We must instead imagine a method that’s as alien to us as a laser pointer is to a cat, or as imaginative as the juicy steak, neither of which is even recognized as an attack by the victim. And when I say “imagine” I don’t mean a specific approach, since that’s by definition impossible. I mean imagine that something would happen and we’d be helpless. Internalize that it would be as easy for an AGI to manipulate us as it is for us to manipulate cats. Imagine literal magic, because that’s more or less what it would seem like.

The final analogy addresses the problem of alignment, which is different than the problem of control. If you don’t think that AGIs need to be aligned with us, then think about the fact that some humans are amoral. They don’t necessarily want to kill, but they’ll easily kill five people if it’ll help them in some way. We don’t worry too much about these people because we know the law will keep them from doing too much damage.

Also consider that some people are very good at arguing their point, even when they’re wrong. You know people like this.

Combine these two, but crank up the good-argument skill to the point where this person can talk their way out of any problem. They can commit murder, and in court convince the judge and jury that they shouldn’t be punished. Every time.

You should be worried about this person being in our society.

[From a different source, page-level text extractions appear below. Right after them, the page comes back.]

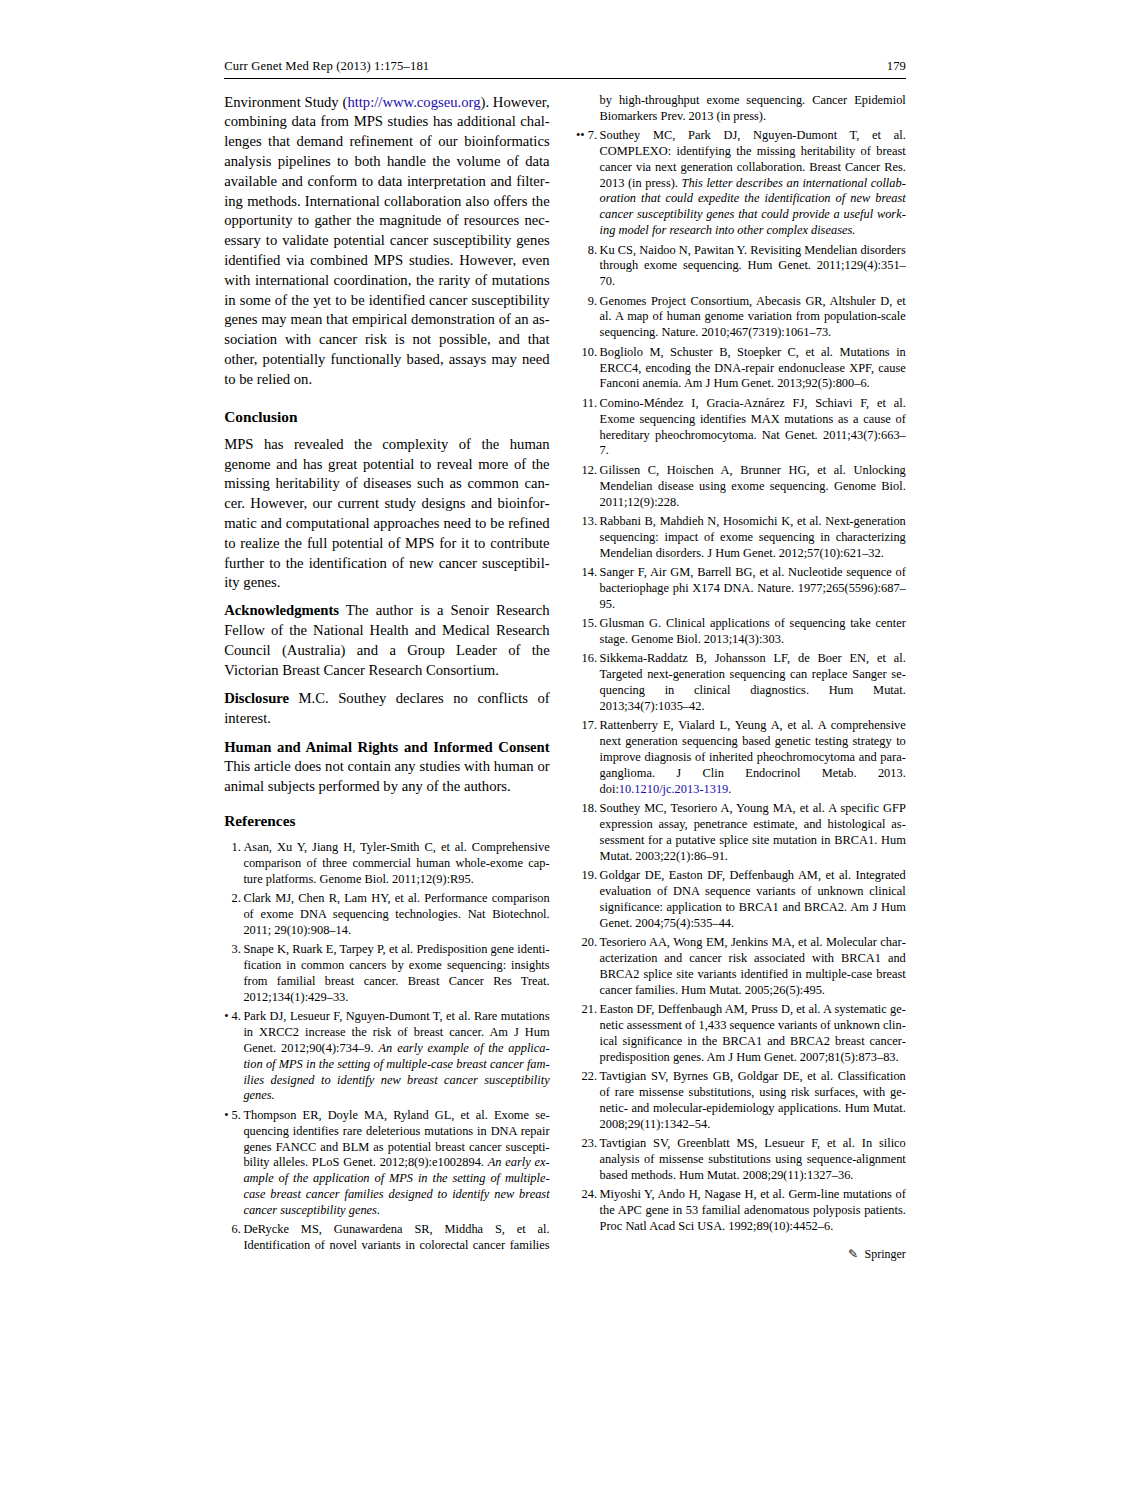Curr Genet Med Rep (2013) 1:175–181 179
Environment Study (http://www.cogseu.org). However, combining data from MPS studies has additional challenges that demand refinement of our bioinformatics analysis pipelines to both handle the volume of data available and conform to data interpretation and filtering methods. International collaboration also offers the opportunity to gather the magnitude of resources necessary to validate potential cancer susceptibility genes identified via combined MPS studies. However, even with international coordination, the rarity of mutations in some of the yet to be identified cancer susceptibility genes may mean that empirical demonstration of an association with cancer risk is not possible, and that other, potentially functionally based, assays may need to be relied on.
Conclusion
MPS has revealed the complexity of the human genome and has great potential to reveal more of the missing heritability of diseases such as common cancer. However, our current study designs and bioinformatic and computational approaches need to be refined to realize the full potential of MPS for it to contribute further to the identification of new cancer susceptibility genes.
Acknowledgments The author is a Senoir Research Fellow of the National Health and Medical Research Council (Australia) and a Group Leader of the Victorian Breast Cancer Research Consortium.
Disclosure M.C. Southey declares no conflicts of interest.
Human and Animal Rights and Informed Consent This article does not contain any studies with human or animal subjects performed by any of the authors.
References
Asan, Xu Y, Jiang H, Tyler-Smith C, et al. Comprehensive comparison of three commercial human whole-exome capture platforms. Genome Biol. 2011;12(9):R95.
Clark MJ, Chen R, Lam HY, et al. Performance comparison of exome DNA sequencing technologies. Nat Biotechnol. 2011; 29(10):908–14.
Snape K, Ruark E, Tarpey P, et al. Predisposition gene identification in common cancers by exome sequencing: insights from familial breast cancer. Breast Cancer Res Treat. 2012;134(1):429–33.
Park DJ, Lesueur F, Nguyen-Dumont T, et al. Rare mutations in XRCC2 increase the risk of breast cancer. Am J Hum Genet. 2012;90(4):734–9. An early example of the application of MPS in the setting of multiple-case breast cancer families designed to identify new breast cancer susceptibility genes.
Thompson ER, Doyle MA, Ryland GL, et al. Exome sequencing identifies rare deleterious mutations in DNA repair genes FANCC and BLM as potential breast cancer susceptibility alleles. PLoS Genet. 2012;8(9):e1002894. An early example of the application of MPS in the setting of multiple-case breast cancer families designed to identify new breast cancer susceptibility genes.
DeRycke MS, Gunawardena SR, Middha S, et al. Identification of novel variants in colorectal cancer families by high-throughput exome sequencing. Cancer Epidemiol Biomarkers Prev. 2013 (in press).
Southey MC, Park DJ, Nguyen-Dumont T, et al. COMPLEXO: identifying the missing heritability of breast cancer via next generation collaboration. Breast Cancer Res. 2013 (in press). This letter describes an international collaboration that could expedite the identification of new breast cancer susceptibility genes that could provide a useful working model for research into other complex diseases.
Ku CS, Naidoo N, Pawitan Y. Revisiting Mendelian disorders through exome sequencing. Hum Genet. 2011;129(4):351–70.
Genomes Project Consortium, Abecasis GR, Altshuler D, et al. A map of human genome variation from population-scale sequencing. Nature. 2010;467(7319):1061–73.
Bogliolo M, Schuster B, Stoepker C, et al. Mutations in ERCC4, encoding the DNA-repair endonuclease XPF, cause Fanconi anemia. Am J Hum Genet. 2013;92(5):800–6.
Comino-Méndez I, Gracia-Aznárez FJ, Schiavi F, et al. Exome sequencing identifies MAX mutations as a cause of hereditary pheochromocytoma. Nat Genet. 2011;43(7):663–7.
Gilissen C, Hoischen A, Brunner HG, et al. Unlocking Mendelian disease using exome sequencing. Genome Biol. 2011;12(9):228.
Rabbani B, Mahdieh N, Hosomichi K, et al. Next-generation sequencing: impact of exome sequencing in characterizing Mendelian disorders. J Hum Genet. 2012;57(10):621–32.
Sanger F, Air GM, Barrell BG, et al. Nucleotide sequence of bacteriophage phi X174 DNA. Nature. 1977;265(5596):687–95.
Glusman G. Clinical applications of sequencing take center stage. Genome Biol. 2013;14(3):303.
Sikkema-Raddatz B, Johansson LF, de Boer EN, et al. Targeted next-generation sequencing can replace Sanger sequencing in clinical diagnostics. Hum Mutat. 2013;34(7):1035–42.
Rattenberry E, Vialard L, Yeung A, et al. A comprehensive next generation sequencing based genetic testing strategy to improve diagnosis of inherited pheochromocytoma and paraganglioma. J Clin Endocrinol Metab. 2013. doi:10.1210/jc.2013-1319.
Southey MC, Tesoriero A, Young MA, et al. A specific GFP expression assay, penetrance estimate, and histological assessment for a putative splice site mutation in BRCA1. Hum Mutat. 2003;22(1):86–91.
Goldgar DE, Easton DF, Deffenbaugh AM, et al. Integrated evaluation of DNA sequence variants of unknown clinical significance: application to BRCA1 and BRCA2. Am J Hum Genet. 2004;75(4):535–44.
Tesoriero AA, Wong EM, Jenkins MA, et al. Molecular characterization and cancer risk associated with BRCA1 and BRCA2 splice site variants identified in multiple-case breast cancer families. Hum Mutat. 2005;26(5):495.
Easton DF, Deffenbaugh AM, Pruss D, et al. A systematic genetic assessment of 1,433 sequence variants of unknown clinical significance in the BRCA1 and BRCA2 breast cancer-predisposition genes. Am J Hum Genet. 2007;81(5):873–83.
Tavtigian SV, Byrnes GB, Goldgar DE, et al. Classification of rare missense substitutions, using risk surfaces, with genetic- and molecular-epidemiology applications. Hum Mutat. 2008;29(11):1342–54.
Tavtigian SV, Greenblatt MS, Lesueur F, et al. In silico analysis of missense substitutions using sequence-alignment based methods. Hum Mutat. 2008;29(11):1327–36.
Miyoshi Y, Ando H, Nagase H, et al. Germ-line mutations of the APC gene in 53 familial adenomatous polyposis patients. Proc Natl Acad Sci USA. 1992;89(10):4452–6.
✎ Springer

They’re a bad combination of being immune to laws and they are not aligned with what the rest of us want.

An AGI, by default, would be like this. They would be immune to laws for the reasons I argued above (they have laser pointers), and they’re amoral (not aligned with us). I don’t think we can solve the first problem, but the second one is, in principle, solvable. And we need to solve it before we need it, because by the time we have an amoral super-arguer, it’ll be too late: they’ll talk us out of solving the problem.